TEXT SHOWN Block Start

The Discovery of PCR: Amplifying Possibilities in Medicine

How the discovery of PCR paved the way for revolutionary breakthroughs in medical research

Identified in 1869, DNA is essential for creating defining features in different species (1), (2). All living organisms contain DNA—and a surprisingly large amount of it. In fact, if you fully unravelled all the DNA in your body, it would stretch over 37 billion kilometers in length. Putting that in perspective, that would be more than eight times the distance between the Sun and Neptune (3). Given how much DNA we have naturally, DNA replication may seem unnecessary. However, replicating DNA is necessary for producing large amounts of specific DNA sequences for analyzing, testing, and creating medical treatments. The Polymerase Chain Reaction (PCR) is a DNA replication process used to accurately replicate strands, and the technique has been applied across multiple fields of scientific research.

In PCR, there are three steps of replication. The first step is heating DNA to about 95℃ to denature the DNA and split it into two constituent strands. Next, during the annealing step, the temperature is lowered so that primers—the initial nucleic acid sequences in a strand of DNA—can attach to the separated DNA strands and start replicating the sequences of DNA, called nitrogenous base sequences. Finally, there is an extension step, where the rest of the DNA strand is constructed as the primers move in a 5’ to 3’ sequence from the DNA strand’s phosphate group to the hydroxyl group-2 molecular structures in DNA that serve as guides for the primers (4). This process exponentially increases DNA amounts over multiple cycles, making it an effective method to replicate specific structures in the DNA. 

Before PCR was developed, DNA replication was very inefficient. During the denaturation process of DNA replication, the DNA polymerase enzymes used to execute this process would lose their shape and ability to build the new strand of DNA. As a result, scientists had to add new polymerase to the sequence after every cycle of replication. Thus, the technique required long amounts of time and effort to effectively execute. In 1988, however, Kary Mullis found the Taq enzyme—an enzyme that could serve as DNA polymerase without denaturing upon experiencing heat (5). Later, in 1993, his influential role in discovering Taq contributed to his earning of the Nobel Prize in Chemistry (6).

Despite the groundbreaking nature of this discovery, the Taq enzyme came with drawbacks. It could make errors in the strand replication phase—potentially incorporating the wrong DNA piece or incorrectly copying the desired strand. Because PCR creates DNA at an exponential rate, even a single error early on could lead to mutations in large quantities of DNA and result in incorrect data. Additionally, rounds of PCR can wear the Taq enzyme down, meaning that the enzyme would still have to be replaced—just not as often as before (7).

TEXT SHOWN Block End
LISTED RECORDS Block Start

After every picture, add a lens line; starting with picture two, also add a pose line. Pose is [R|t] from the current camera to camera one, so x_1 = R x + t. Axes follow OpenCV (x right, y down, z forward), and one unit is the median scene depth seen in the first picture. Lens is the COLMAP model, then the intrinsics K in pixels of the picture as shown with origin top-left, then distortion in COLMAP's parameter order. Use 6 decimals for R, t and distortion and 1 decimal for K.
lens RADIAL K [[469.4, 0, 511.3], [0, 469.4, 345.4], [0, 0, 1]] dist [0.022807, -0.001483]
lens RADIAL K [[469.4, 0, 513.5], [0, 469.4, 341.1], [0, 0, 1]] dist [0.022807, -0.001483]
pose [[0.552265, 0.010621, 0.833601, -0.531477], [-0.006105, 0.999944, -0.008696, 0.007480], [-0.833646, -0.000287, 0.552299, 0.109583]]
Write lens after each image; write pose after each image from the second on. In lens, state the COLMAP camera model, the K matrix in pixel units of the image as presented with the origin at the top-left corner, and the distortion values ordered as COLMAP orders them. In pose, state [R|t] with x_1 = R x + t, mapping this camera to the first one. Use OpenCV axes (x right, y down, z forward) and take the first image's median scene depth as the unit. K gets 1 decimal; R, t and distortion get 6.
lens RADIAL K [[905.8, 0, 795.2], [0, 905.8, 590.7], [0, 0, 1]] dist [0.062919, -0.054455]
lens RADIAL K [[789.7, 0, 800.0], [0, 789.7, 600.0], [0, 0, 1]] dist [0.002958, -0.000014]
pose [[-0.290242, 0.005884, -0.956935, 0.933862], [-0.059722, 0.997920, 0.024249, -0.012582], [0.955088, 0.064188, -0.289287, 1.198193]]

LISTED RECORDS Block End

TASK REQUIREMENTS:
1 - Answer these questions using the article on PCR:
(a) To about what temperature is DNA heated in the first step of PCR?
(b) In what year did Kary Mullis find the Taq enzyme?
(c) Before PCR, why did scientists have to add new polymerase after every replication cycle?
2 - Carry the article on the discovery of PCR further, starting after its final paragraph about the Taq enzyme's drawbacks.

OUTPUTS IN ORDER:
1 -
(a) About 95℃.
(b) 1988.
(c) During denaturation, the DNA polymerase enzymes lost their shape and their ability to build the new DNA strand.

2 -
New enzymes such as Pfu (1990) and Physion DNA Polymerase (2003) were developed as stronger alternative enzymes that could be used without the issues associated with the Taq enzyme. In particular, Physion DNA Polymerase possesses exceptional proofreading abilities and good connections to a variety of different DNA replication templates (7). These enzymes significantly advanced the process of PCR, making it even more efficient and simple for researchers.  

The discovery of PCR has contributed significantly to massive medical breakthroughs in scientific research. During the COVID-19 pandemic, PCR was essential to detect SARS-CoV-2 in patients around the world. After the identification of SARS-CoV-2 as the cause for the pandemic, the virus’ chromosomes were sequenced to find the correct sequence of RNA required for diagnosis. Scientists used reverse transcription-Polymerase Chain Reaction (RT-PCR) to convert the RNA into DNA and then replicate it, allowing scientists to detect whether people had the virus and see whether treatments were working (8).

Ultimately, while PCR has its shortcomings, it provides immense potential to enhance research and solve current and future medical and genetic problems affecting our world.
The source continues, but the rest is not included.